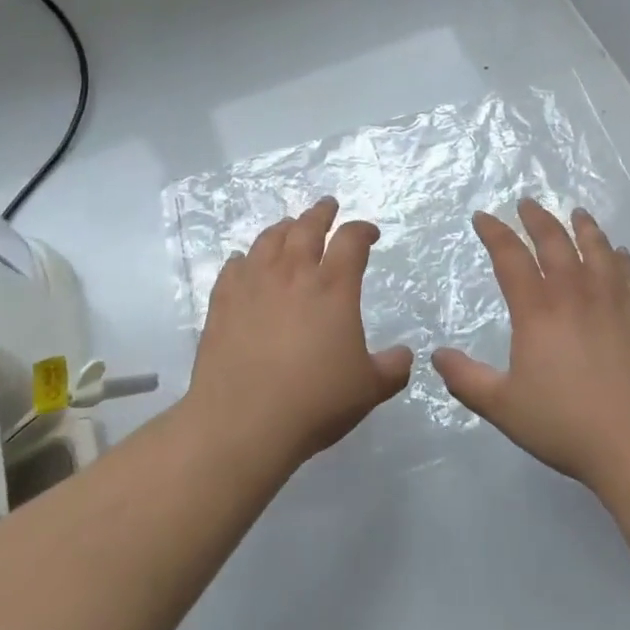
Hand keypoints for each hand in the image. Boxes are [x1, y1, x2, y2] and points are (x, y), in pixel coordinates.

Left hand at [186, 198, 413, 472]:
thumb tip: (405, 356)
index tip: (370, 233)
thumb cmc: (314, 402)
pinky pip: (234, 267)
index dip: (363, 230)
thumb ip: (392, 368)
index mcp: (333, 287)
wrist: (243, 423)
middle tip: (328, 205)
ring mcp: (254, 284)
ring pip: (269, 239)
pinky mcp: (223, 302)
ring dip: (284, 227)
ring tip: (290, 225)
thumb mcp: (368, 389)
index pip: (352, 241)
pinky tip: (245, 262)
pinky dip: (244, 259)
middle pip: (308, 227)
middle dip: (321, 213)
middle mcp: (294, 274)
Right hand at [432, 201, 629, 495]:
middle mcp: (575, 293)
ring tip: (577, 213)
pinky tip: (620, 253)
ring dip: (583, 226)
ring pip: (596, 248)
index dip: (494, 232)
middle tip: (527, 203)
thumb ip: (467, 380)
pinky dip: (621, 257)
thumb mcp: (505, 408)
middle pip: (554, 241)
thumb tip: (437, 355)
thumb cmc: (569, 425)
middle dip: (537, 218)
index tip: (483, 217)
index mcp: (538, 310)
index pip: (510, 257)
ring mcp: (614, 299)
########################################
## Task to complete
The answer is the full set of records printed exactly, less the pictures.

## Output for this task
Hand keypoints for each hand in the image. Boxes are [x1, y1, x2, y2] and points are (x, y), in pixel coordinates.

Left hand at [186, 198, 413, 472]:
thumb tip: (405, 356)
index tip: (370, 233)
thumb cmc: (314, 402)
pinky pip: (234, 267)
index dip: (363, 230)
thumb ip: (392, 368)
index mcp: (333, 287)
wrist: (243, 423)
middle tip: (328, 205)
ring mcp: (254, 284)
ring pip: (269, 239)
pinky mcp: (223, 302)
ring dip: (284, 227)
ring tip: (290, 225)
thumb mcp: (368, 389)
index pip: (352, 241)
pinky tip: (245, 262)
pinky dip: (244, 259)
middle pip: (308, 227)
middle dip: (321, 213)
middle mcp: (294, 274)
Right hand at [432, 201, 629, 495]:
middle mcp: (575, 293)
ring tip: (577, 213)
pinky tip: (620, 253)
ring dip: (583, 226)
ring pip: (596, 248)
index dip: (494, 232)
middle tip: (527, 203)
thumb ip: (467, 380)
pinky dip: (621, 257)
thumb mcp: (505, 408)
middle pip: (554, 241)
thumb tip: (437, 355)
thumb cmc: (569, 425)
middle dip: (537, 218)
index tip: (483, 217)
index mcp: (538, 310)
index pip: (510, 257)
ring mcp: (614, 299)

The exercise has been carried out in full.